Times of Israel Removes Inappropriate Reference to Robert Bernstein’s Judaism

As noted earlier today on CAMERA’s Snapshots blog, an Agence France Presse obituary yesterday for Robert Bernstein included an inappropriate reference to the American publisher’s Judaism. About the Human Rights Watch founder who later turned on the organization due to its disproportionate fixation on Israel at the expense of closed societies around the world, AFP reported:

In 2009, Bernstein — who is Jewish — turned against Human Rights Watch, accusing the organization he helped found in 1978 of being biased against Israel.

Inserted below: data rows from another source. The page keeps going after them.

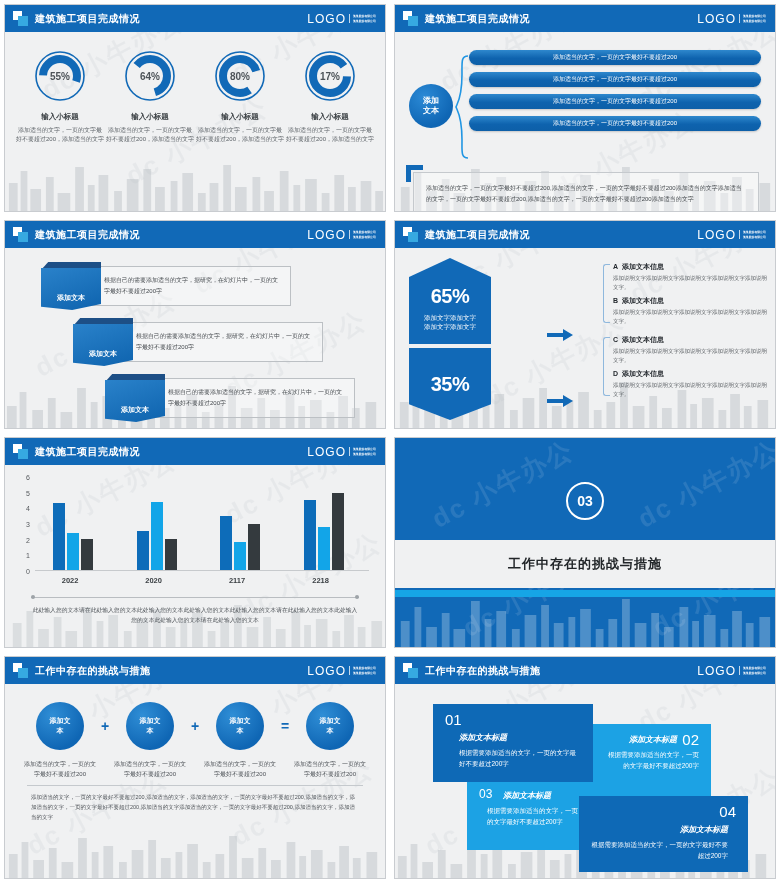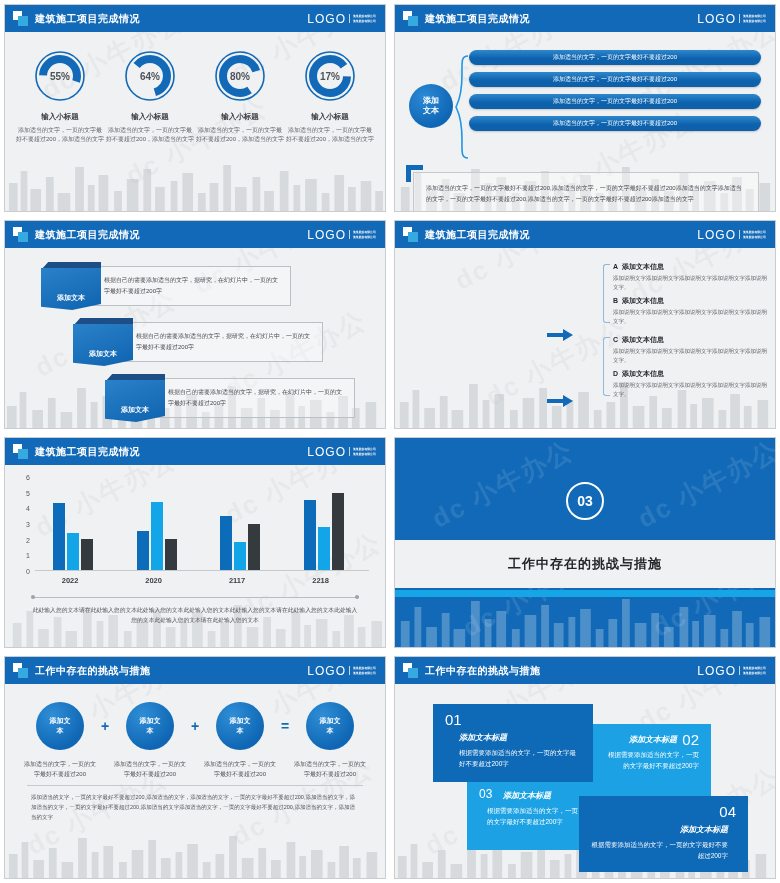--- a/index.html
+++ b/index.html
@@ -495,20 +495,28 @@
       <span class="hdr-right">
         <span class="logo-word">LOGO</span>
         <span class="logo-sub">
           <b>某某股份有限公司</b>
           <b>某某股份有限公司</b>
         </span>
       </span>
     </div>
     <div class="body">
       <div class="hexwrap">
+        <div class="hex top">
+          <span class="big">65%</span>
+          <span class="sml">添加文字添加文字</span>
+          <span class="sml" style="margin-top:0">添加文字添加文字</span>
+        </div>
+        <div class="hex bot">
+          <span class="big">35%</span>
+        </div>
       </div>
       <svg class="arrowIco" style="left:152px;top:80px" viewBox="0 0 26 14">
         <path d="M0 5 H16 V1 L26 7 L16 13 V9 H0 Z" fill="#1169b7"></path>
       </svg>
       <svg class="arrowIco" style="left:152px;top:146px" viewBox="0 0 26 14">
         <path d="M0 5 H16 V1 L26 7 L16 13 V9 H0 Z" fill="#1169b7"></path>
       </svg>
       <div class="listcol">
         <div class="lgroup">
           <span class="brk"></span>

Robert Bernstein (The New Press)

How is Bernstein’s Judaism relevant to his objections to what he saw as HRW’s completely disproportionate and unfounded obsession with Israel, at the expense of focus on closed societies elsewhere?

In the UK, the Editors’ Code of Practice states:

Details of an individual’s race, colour, religion, gender identity, sexual orientation, physical or mental illness or disability must be avoided unless genuinely relevant to the story.

The only way mentioning Bernstein’s religion is relevant in this context is to imply his Jewishness helps explain his turning against HRW, which would be an inherently antisemitic allegation.

While AFP failed to remove the problematic reference, The Times of Israel, which had run the AFP story, commendably did respond favorably to CAMERA’s request. Editors quickly removed the reference to Bernstein’s Judaism and inserted it in a separate paragraph about the famous authors he had published.